Был край, слезам и скорби посвященный, Восточный край, где розовых зарей Луч радостный, на небе том рожденный, Не услаждал страдальческих очей; Где душен был и воздух, вечно ясный, И узникам кров светлый докучал, И весь обзор, обширный и прекрасный, Мучительно на волю вызывал.
Вдруг ангелы с лазури низлетели С отрадою к страдальцам той страны, Но прежде свой небесный дух одели В прозрачные земные пелены. И вестники благие Провиденья Явилися, как дочери земли, И узникам с улыбкой утешенья Любовь и мир душевный принесли.
И каждый день садились у ограды, И сквозь нее небесные уста По капле им точили мед отрады. С тех пор лились в темнице дни, лета, В затворниках печали все уснули. И лишь они страшились одного, Чтоб ангелы на небо не вспорхнули, Не сбросили покрова своего.

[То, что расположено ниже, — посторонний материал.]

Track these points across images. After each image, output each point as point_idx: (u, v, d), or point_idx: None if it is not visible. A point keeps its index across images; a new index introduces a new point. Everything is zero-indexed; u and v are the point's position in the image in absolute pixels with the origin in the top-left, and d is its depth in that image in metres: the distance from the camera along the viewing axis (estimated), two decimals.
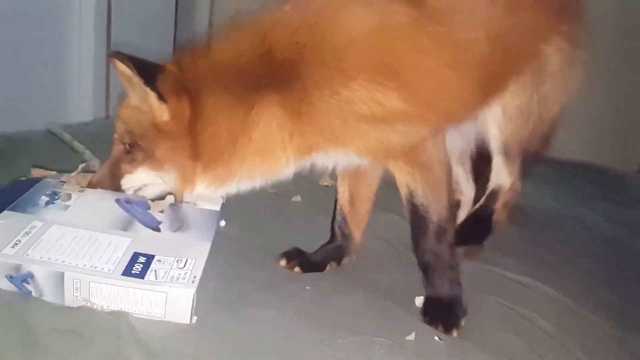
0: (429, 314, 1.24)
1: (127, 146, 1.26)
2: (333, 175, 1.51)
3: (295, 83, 1.17)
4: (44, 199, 1.28)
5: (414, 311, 1.27)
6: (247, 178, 1.26)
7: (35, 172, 1.41)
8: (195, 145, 1.22)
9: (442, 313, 1.24)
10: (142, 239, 1.20)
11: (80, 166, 1.40)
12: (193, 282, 1.09)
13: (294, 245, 1.43)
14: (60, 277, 1.07)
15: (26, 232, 1.16)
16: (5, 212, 1.21)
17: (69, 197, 1.30)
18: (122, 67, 1.19)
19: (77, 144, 1.79)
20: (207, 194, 1.29)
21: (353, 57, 1.16)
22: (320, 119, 1.18)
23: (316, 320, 1.17)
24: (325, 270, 1.41)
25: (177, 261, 1.14)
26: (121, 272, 1.09)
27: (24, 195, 1.28)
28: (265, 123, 1.20)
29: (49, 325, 1.03)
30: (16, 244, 1.12)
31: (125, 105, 1.28)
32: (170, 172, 1.25)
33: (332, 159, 1.28)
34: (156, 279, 1.09)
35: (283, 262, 1.39)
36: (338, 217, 1.46)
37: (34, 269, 1.08)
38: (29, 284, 1.09)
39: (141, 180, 1.29)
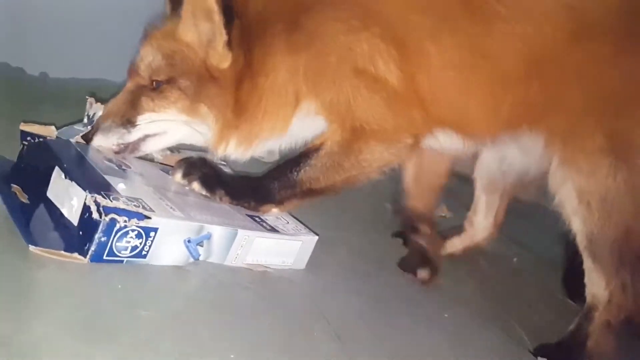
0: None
1: (156, 82, 1.17)
2: (451, 207, 1.61)
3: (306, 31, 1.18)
4: (112, 165, 1.12)
5: None
6: (267, 137, 1.24)
7: (26, 127, 1.13)
8: (239, 100, 1.19)
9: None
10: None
11: (88, 114, 1.19)
12: (310, 231, 1.27)
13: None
14: (233, 235, 1.08)
15: (160, 194, 1.06)
16: (110, 177, 1.04)
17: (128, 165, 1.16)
18: (211, 3, 1.11)
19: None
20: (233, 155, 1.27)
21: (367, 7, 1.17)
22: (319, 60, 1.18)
23: (471, 351, 1.16)
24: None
25: (277, 218, 1.27)
26: (262, 229, 1.17)
27: (88, 162, 1.08)
28: (282, 77, 1.20)
29: (231, 281, 1.05)
30: (171, 208, 1.03)
31: (170, 36, 1.17)
32: (205, 120, 1.19)
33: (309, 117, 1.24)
34: (287, 231, 1.22)
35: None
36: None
37: (213, 229, 1.04)
38: (202, 246, 1.04)
39: (165, 121, 1.19)
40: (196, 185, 1.17)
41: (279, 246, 1.18)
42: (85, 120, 1.18)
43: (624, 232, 1.23)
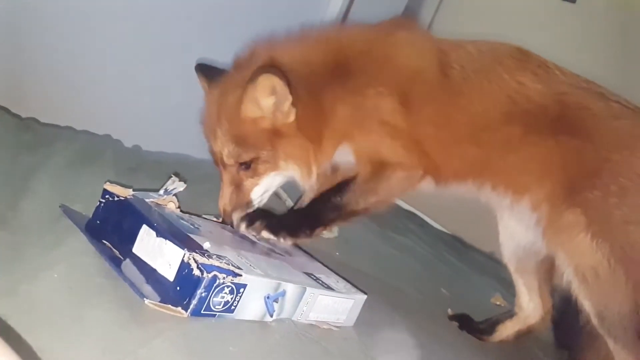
0: None
1: (245, 164, 1.35)
2: (508, 297, 1.71)
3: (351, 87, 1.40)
4: (186, 224, 1.19)
5: None
6: (328, 159, 1.44)
7: (109, 186, 1.20)
8: (304, 136, 1.37)
9: None
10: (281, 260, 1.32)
11: (166, 187, 1.27)
12: (358, 290, 1.36)
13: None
14: (302, 292, 1.16)
15: (236, 252, 1.13)
16: (194, 236, 1.11)
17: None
18: (276, 82, 1.26)
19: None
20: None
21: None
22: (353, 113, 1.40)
23: None
24: None
25: (328, 277, 1.35)
26: (320, 286, 1.25)
27: (170, 222, 1.16)
28: (334, 114, 1.39)
29: (306, 336, 1.14)
30: (251, 265, 1.11)
31: (235, 121, 1.33)
32: (289, 165, 1.38)
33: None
34: (339, 289, 1.30)
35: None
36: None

Но каторга оставалась каторгой. Однажды Александра Григорьевна Муравьева, находясь в камере мужа, подверглась оскорблению пьяного офицера. На ее крик сбежались все заклю-ценные, в числе которых был и ее брат, схватили взбешенного офицера. Тот отдал команду часовым идти ему на помощь. С трудом удалось погасить конфликт и сдержать солдат от «подавления бунта»; за бунт же могли и казнить…

АЛЕКСАНДР ПУШКИН

Во глубине сибирских руд Храните гордое терпенье, Не пропадет ваш скорбный труд И дум высокое стремленье.
Несчастью верная сестра, Надежда в мрачном подземелье Разбудит бодрость и веселье. Придет желанная пора:
Любовь и дружество до вас Дойдут сквозь мрачные затворы, Как в ваши каторжные норы Доходит мой свободный глас.
Оковы тяжкие падут, Темницы рухнут — и свобода Вас примет радостно у входа, И братья меч вам отдадут.

ОТВЕТ НА ПОСЛАНИЕ ПУШКИНА АЛЕКСАНДРА ОДОЕВСКОГО

Струн вещих пламенные звуки До слуха нашего дошли, К мечам рванулись наши руки, Но лишь оковы обрели.
Но будь покоен, бард: цепями, Своей судьбой гордимся мы, И за затворами тюрьмы В душе смеемся над царями.
Наш скорбный труд не пропадет: Из искры возгорится пламя, — И просвещенный наш народ Сберется под святое знамя.
Мечи скуем мы из цепей И вновь зажжем огонь свободы, Она нагрянет на царей, — И радостно вздохнут народы.
1827 год.

В первые же годы сибирского изгнания возникли мысли об освобождении. В 1828 году такую попытку предпринял в Зерентуйском руднике И. И. Сухинов. Он составил заговор, целью которого было освобождение декабристов и всех каторжан Нерчинского округа.

ИЗ ЗАПИСОК ИВАНА ГОРБАЧЕВСКОГО

«Сухинов, человек пылкого и решительного характера, раздраженный неудачей восстания и своими несчастиями, поклялся всеми средствами вредить правительству.

— Наше правительство, — говорил он часто, — не наказывает нас, но мстит нам; цель всех его гонений не есть наше исправление, не пример другим, но личное мщение робкой души.